El tiempo recobrado

El avispero iraquí

Las fuerzas del ejército regular iraquí que han lanzado la ofensiva para recuperar Tikrit de manos de las hordas asesinas del Estado Islámico están acompañadas de un nutrido contingente de milicias chiítas igualmente feroces y el conjunto se encuentra bajo el mando del general Suleimani, comandante en jefe de las Qud, la rama de la Guardia Revolucionaria de Irán destinada a acciones en el exterior. En otras palabras, que la campaña de reconquista de Tikrit es una operación dirigida y protagonizada por Irán y en caso de victoria serán los ayatolás de la teocracia iraní los principales beneficiarios. Irak es hoy un Estado cuasi-fallido arrasado por la corrupción, los odios tribales y religiosos y la pobreza.

Este es el brillante resultado de la segunda guerra de invasión y de la destrucción de las estructuras políticas, militares, policiales, judiciales y administrativas del país por los Estados Unidos tras la caída de Saddam. Desde luego, los brillantes cerebros que en Washington creyeron que bastaba derribar a cañonazos al dictador para que automáticamente Irak se transformase en una democracia homologable a Suiza o a Dinamarca merecen una calurosa felicitación. De su profunda ignorancia y de su inigualable estupidez derivan los horrores que vienen sufriendo los iraquíes desde hace una década.

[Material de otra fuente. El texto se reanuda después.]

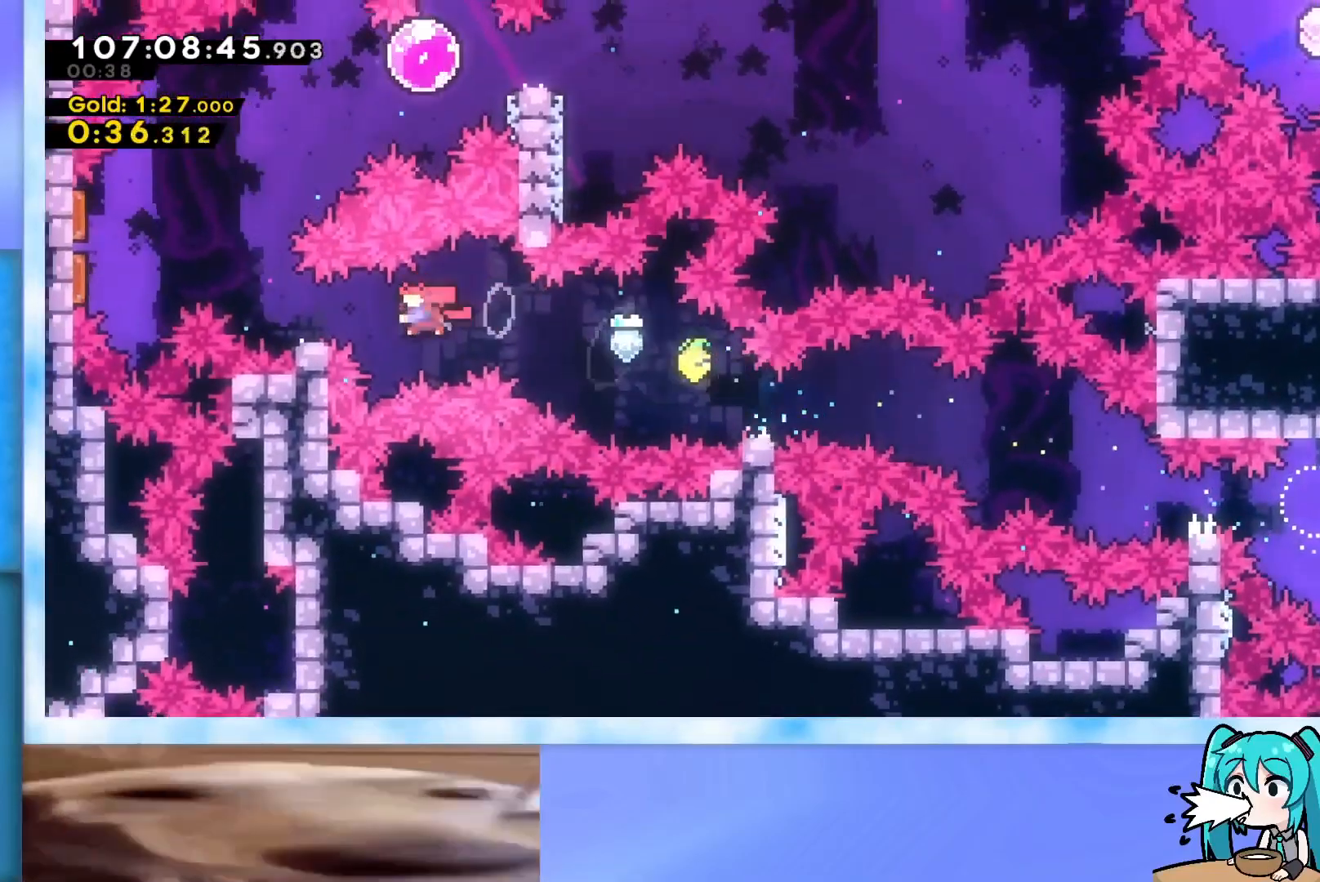
{"keys": ["jump", "right"], "events": [[100, "dash", "up"], [150, "jump", "down"], [433, "left", "up"], [433, "right", "down"]]}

Pero no sólo son los tremendos sufrimientos de todo un pueblo que cuenta hoy con cinco millones de viudas y de huérfanos y apenas subsiste con una renta per cápita de 1000 dólares, es la catástrofe geoestratégica provocada por esta política irresponsable su peor consecuencia. La transformación de Irak en un caos de violencia, sectarismo e ilegalidad ha abierto la puerta de la región a un conquistador tan o más peligroso que el Estado Islámico, a una potencia agresiva, que pisotea los derechos humanos, que fomenta el terrorismo en todo el planeta y que tiene como objetivo declarado la aniquilación de Occidente, empezando por Israel: la República Islámica de Irán.

El Estado Islámico, esa pesadilla sangrienta surgida de la oscuridad medieval, se propone establecer un califato universal para imponer la sharia mediante el terror, perspectiva que naturalmente suscita el absoluto rechazo de cualquier persona civilizada. Pues bien, eso que tanto nos horripila, en la República de los ayatolás de Teherán es un principio constitucional, tal como lo diseñó en su día su líder supremo Jomeini. Es decir, que aliarse con Irán para derrotar al Estado Islámico es salir de la sartén para caer en el fuego.

La oportunidad que de manera suicida Estados Unidos y la Unión Europea le están brindando a Irán de apoderarse de toda la región, pondrá a Irak, Siria, Libia y Yemen en una primera etapa y a los países del Golfo en una segunda bajo una férula aún más despiadada y mortífera que el Estado Islámico, con el regalo añadido de que el que se prefigura como nuevo amo de Oriente Medio poseerá muy pronto armas nucleares. El que haya escuchado y entendido el reciente discurso del primer ministro de Israel en el Congreso norteamericano, ha de ser consciente de que semejante escenario puede desembocar en una hecatombe al lado de la cual el 11-S nos parecerá una nimiedad.

Todavía queda un estrecho margen de tiempo para reaccionar y evitar el cataclismo que se avecina. El nuevo jefe de Gobierno iraquí, al-Abadi, ha de limpiar su país de milicias chiítas controladas por Irán, ha de acabar con la corrupción, ha de reconstruir las fuerzas armadas, ha de recuperar la confianza de las tribus sunitas masacradas por su predecesor y ha de implantar el imperio de la ley. En este empeño, las democracias occidentales le han de prestar pleno apoyo logístico, político, diplomático y financiero, además de olvidar la negociación nuclear con Irán y regresar a la firmeza frente al régimen jomeinista. El camino que se sigue en la actualidad es profundamente equivocado y conduce al desastre. Es conocido que los dioses ciegan a los que quieren perder y parece claro que a Obama el Olimpo le ha dado la espalda.